The South Carolina defense ranks second in the SEC and fifth in the country with 15 sacks on the season. The Gamecocks’ 3.75 sacks per game are seventh most in the country.

 

The South Carolina defensive line is anchored by sophomore end Jadeveon Clowney, who ranks third in the SEC and 13th in the country with 4.5 sacks on the season. He ranks third in the conference and 13th in the country with seven tackles for a loss.

 

“I think one of the things the NCAA should do is issue every team two of those type of guys to make everything even,” Phillips joked.

 

“He’s even better this year. He’s a lot faster, a lot quicker off the ball, uses his hands better. He would be the No. 1 pick this year if I were a (general manager) and if he was coming out.”

 

Clowney is not the only standout on the South Carolina defensive line.

 

The Gamecocks have three linemen among the top 10 players in the SEC in both tackles for a loss and sacks.
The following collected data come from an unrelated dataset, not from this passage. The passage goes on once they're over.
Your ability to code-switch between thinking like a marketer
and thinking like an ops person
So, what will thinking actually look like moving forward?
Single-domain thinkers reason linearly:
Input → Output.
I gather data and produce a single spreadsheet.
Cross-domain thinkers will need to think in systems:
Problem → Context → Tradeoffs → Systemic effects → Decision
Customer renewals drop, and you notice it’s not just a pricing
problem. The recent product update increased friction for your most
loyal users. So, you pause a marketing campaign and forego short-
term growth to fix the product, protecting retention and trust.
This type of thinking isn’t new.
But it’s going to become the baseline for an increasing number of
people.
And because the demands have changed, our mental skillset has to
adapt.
Defensive lineman Chaz Sutton ranks fifth in the conference and 35th in the country with three sacks of his own.

 

“If we worry 100 percent about Clowney, there’s a guy over here on the other side, Devin Taylor, who’s 6-foot-6 and he’s kind of getting lost in all the excitement about Clowney,” Phillips said. “They’ve got a couple other guys inside.”

 

“These other guys being good enough keeps you from being able to work everything toward (Clowney),” Summers said. “All four of them can win one-on-one battles. They’re strong at every position.”

 

The South Carolina pass rush has been even better in conference play with four sacks per game in two games against Vanderbilt and Missouri.

 

Perhaps the most impressive part of the pressure the Gamecocks have been able to place on opposing quarterbacks is that they have done it for the most part without blitzing extra defenders.

 

“They have two first-round guys on the edge and one in the middle. They can get really good push from them,” Phillips said. “Why blitz?”

 

UK’s ability to protect the quarterback may be even more important Saturday with sophomore Maxwell Smith likely to return from his one-week absence with a bruised shoulder.

 

Smith missed the Wildcats’ loss to Florida after trainers informed Phillips one hit to the shoulder could worsen the injury and keep Smith out for an extended period of time.

 

The week off appears to have given Smith the rest he needed, and barring a surprise he will start against the Gamecocks, Phillips said.

 

“Unless something happens to him between (now and then), it’s 100 percent,” he said. “He’s going to be the starter.”

 

The Wildcats won’t do anything differently to protect Smith this weekend. Instead the team will rely on the same things that have helped the offensive line play so well to-date and Smith’s ability to get the ball out of his hand quickly.

 

“You try to make the defensive line have to run sideline to sideline a little bit,” said offensive coordinator Randy Sanders. “We can’t just drop back and leave him in the same spot all the time. If we do that, he’ll probably get killed.”

 

“It comes back down to the basics as an offensive line,” said senior center Matt Smith. “We have to work together in order to move those guys and protect the quarterback.”

 

UK is the only SEC East team to defeat South Carolina in the last three seasons. That win came in the Gamecocks’ last trip to Lexington in 2010.

 

But the most recent meeting with South Carolina — a 54-3 loss in 2011 — still has several Wildcat players with a sour taste in their mouths.

 

“It’s one of the biggest losses that I’ve ever been a part of in all my football career,” Matt Smith said. “It takes a little bit out of you when a team comes at you like that and just doesn’t let up.”

 

Each week offers the Wildcats another chance to turnaround what has thus far been a bleak season. A win versus South Carolina could go a long way to fixing some of their problems.

 

No one around the program has miced words about the difficulty of the task they face Saturday, especially the offensive linemen, but they are eager to make a statement.

 

“We’re excited about the challenge of having to play (against) really good players,” Summers said. “We went down and competed well in the front against Florida. I think we’ll do the same thing this week.”